Mind Your Step
Raise your standards – if you don't have a goal you can't score
Published 13/02/2014 | 02:30
Some time ago, my colleague in Fit Magazine, Gerry Duffy, delivered a presentation to a team of elite athletes. It was hugely inspirational and in the end he challenged us all to "raise our standards".
He reminded me of Michelangelo's famous statement: "The greater danger for most of us lies not in setting our aim too high and falling short; but in setting our aim too low and achieving our mark."
Your vision of who you are and who you want to be on the Green Platform is the greatest asset you have. If you don't have a goal, it's very difficult to score.
And your goal must be crystal clear. Otherwise, you're like a blindfolded archer firing at a target. How can you hit a target that you cannot see?
The truth is that you are the average of the five people you hang out with. Can you list your five 'friends'?' Are they positive, uplifting and inspiring? Always challenging and encouraging you to be the best that you can be, or are they your average Red Platform negative energy vampires riddling you with their negative belittling remarks and put-downs?
If they are positively living on the Green Platform continually inspiring, uplifting and empowering you – put a plus sign beside their names. If they are negative Red Platform, belittling and destructive people, put a minus sign beside their names.
If you have five minuses, you need a new set of friends'.

_TASK LIST:_
1. In the column on raising your standards, what sign goes beside the name of a friend who is negative and belittling?
2. Pick up the column on raising your standards after its last sentence and carry it forward.

_RECORDS SHOWN:_
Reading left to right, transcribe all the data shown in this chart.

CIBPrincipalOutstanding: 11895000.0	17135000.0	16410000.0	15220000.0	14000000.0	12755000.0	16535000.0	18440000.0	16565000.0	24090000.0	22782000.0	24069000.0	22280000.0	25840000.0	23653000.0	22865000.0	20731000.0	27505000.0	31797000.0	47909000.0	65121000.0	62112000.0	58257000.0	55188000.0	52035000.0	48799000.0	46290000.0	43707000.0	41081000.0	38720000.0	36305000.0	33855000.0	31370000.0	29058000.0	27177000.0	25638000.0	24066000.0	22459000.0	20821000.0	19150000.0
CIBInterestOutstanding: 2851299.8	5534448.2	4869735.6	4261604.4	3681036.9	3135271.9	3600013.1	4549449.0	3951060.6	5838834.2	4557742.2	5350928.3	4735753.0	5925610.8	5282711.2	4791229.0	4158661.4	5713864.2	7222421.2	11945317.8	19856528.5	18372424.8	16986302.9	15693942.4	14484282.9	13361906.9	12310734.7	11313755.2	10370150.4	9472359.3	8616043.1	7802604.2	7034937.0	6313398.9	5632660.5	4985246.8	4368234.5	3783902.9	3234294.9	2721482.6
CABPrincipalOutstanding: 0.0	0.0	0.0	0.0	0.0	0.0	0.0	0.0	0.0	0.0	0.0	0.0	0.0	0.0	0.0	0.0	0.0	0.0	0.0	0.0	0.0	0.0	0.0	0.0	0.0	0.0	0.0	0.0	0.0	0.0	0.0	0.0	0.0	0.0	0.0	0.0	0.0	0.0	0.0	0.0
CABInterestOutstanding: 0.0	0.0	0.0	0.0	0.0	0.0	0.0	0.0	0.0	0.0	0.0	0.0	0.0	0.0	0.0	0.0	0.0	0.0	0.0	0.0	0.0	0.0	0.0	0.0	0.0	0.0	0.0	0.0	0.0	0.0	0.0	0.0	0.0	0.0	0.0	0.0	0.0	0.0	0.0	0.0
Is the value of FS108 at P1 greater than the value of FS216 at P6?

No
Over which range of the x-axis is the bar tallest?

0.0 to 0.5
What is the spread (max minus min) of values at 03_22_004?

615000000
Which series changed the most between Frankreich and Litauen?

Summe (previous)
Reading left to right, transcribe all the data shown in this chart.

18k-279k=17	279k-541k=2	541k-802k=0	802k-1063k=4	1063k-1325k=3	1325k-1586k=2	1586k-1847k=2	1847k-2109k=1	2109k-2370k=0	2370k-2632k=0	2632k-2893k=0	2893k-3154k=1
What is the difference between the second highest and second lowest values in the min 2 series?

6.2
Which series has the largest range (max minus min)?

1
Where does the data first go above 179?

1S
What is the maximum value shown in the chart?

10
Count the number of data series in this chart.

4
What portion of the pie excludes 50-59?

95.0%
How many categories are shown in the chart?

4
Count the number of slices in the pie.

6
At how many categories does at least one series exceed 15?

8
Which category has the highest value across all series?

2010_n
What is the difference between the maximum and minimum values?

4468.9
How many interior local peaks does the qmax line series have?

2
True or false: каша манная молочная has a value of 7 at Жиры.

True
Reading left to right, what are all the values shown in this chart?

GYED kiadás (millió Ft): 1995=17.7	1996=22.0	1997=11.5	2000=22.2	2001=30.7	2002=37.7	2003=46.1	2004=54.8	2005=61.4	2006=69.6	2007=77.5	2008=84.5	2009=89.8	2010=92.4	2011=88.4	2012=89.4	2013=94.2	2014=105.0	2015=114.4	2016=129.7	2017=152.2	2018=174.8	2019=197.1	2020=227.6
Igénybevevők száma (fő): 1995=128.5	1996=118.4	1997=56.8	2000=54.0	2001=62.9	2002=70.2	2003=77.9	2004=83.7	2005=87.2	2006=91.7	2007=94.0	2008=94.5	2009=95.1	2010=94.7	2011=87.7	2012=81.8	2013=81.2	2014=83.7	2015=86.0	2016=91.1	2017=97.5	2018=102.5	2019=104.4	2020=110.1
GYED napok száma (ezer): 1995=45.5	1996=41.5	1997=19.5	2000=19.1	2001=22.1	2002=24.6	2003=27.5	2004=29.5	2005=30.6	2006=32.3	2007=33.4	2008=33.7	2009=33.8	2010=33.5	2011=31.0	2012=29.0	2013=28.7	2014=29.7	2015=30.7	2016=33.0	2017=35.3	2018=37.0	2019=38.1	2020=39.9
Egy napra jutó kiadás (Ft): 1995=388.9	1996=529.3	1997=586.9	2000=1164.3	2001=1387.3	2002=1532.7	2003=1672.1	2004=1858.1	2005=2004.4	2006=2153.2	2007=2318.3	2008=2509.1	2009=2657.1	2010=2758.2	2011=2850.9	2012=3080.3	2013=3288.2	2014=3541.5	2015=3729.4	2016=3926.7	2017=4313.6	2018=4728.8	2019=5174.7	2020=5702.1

_RESULTS FOR THE EXERCISE:_
1. A minus sign.

2.
So back to Gerry's challenge to "raise our standards." To where? To good? To very good? To the best in your field of sport, exercise or work? To being the best in the world?
Everybody wants to be good, but not many are prepared to make the sacrifices it takes to be great. You will become whoever you want to be. The you you see really is the you you'll be. There is no instant solution. The only way to learn is through experience and mistakes.
Bonnie St John was a famous one-legged skier competing against another one-legged skier in the Paralympics. The other skier went first and fell in the final run. Bonnie told her friends that she was going to win because she wasn't going to fall.
But fall she did, and the other skier won. Bonnie's friends tried to console her saying, "She was just a faster skier than you are".
Bonnie's response was instant: "No, she is not a faster skier. She just got up faster than I did."
One thing is sure in this life and that's that we're all going to fall. We are all going to get knocked down.
Some people never get up and some people get up so slowly that it often takes years of bitterness and anger (or the Red Platform) before they recover and bounce back on the Green Platform.
Bonnie later became a Rhodes scholar and studied at Oxford. She said: "People fall down. Winners get up. Gold medal winners get up fastest."
So aim beyond what you are capable of. Develop a complete disregard for where your abilities end. Make your vision of where you want to be a reality. Nothing is impossible. There is no limit to what you can achieve. It's not how good you are. It's how great you want to be.
As Gerry Duffy, the winner of the toughest 10-day endurance challenge in the world says: "Raise your standards."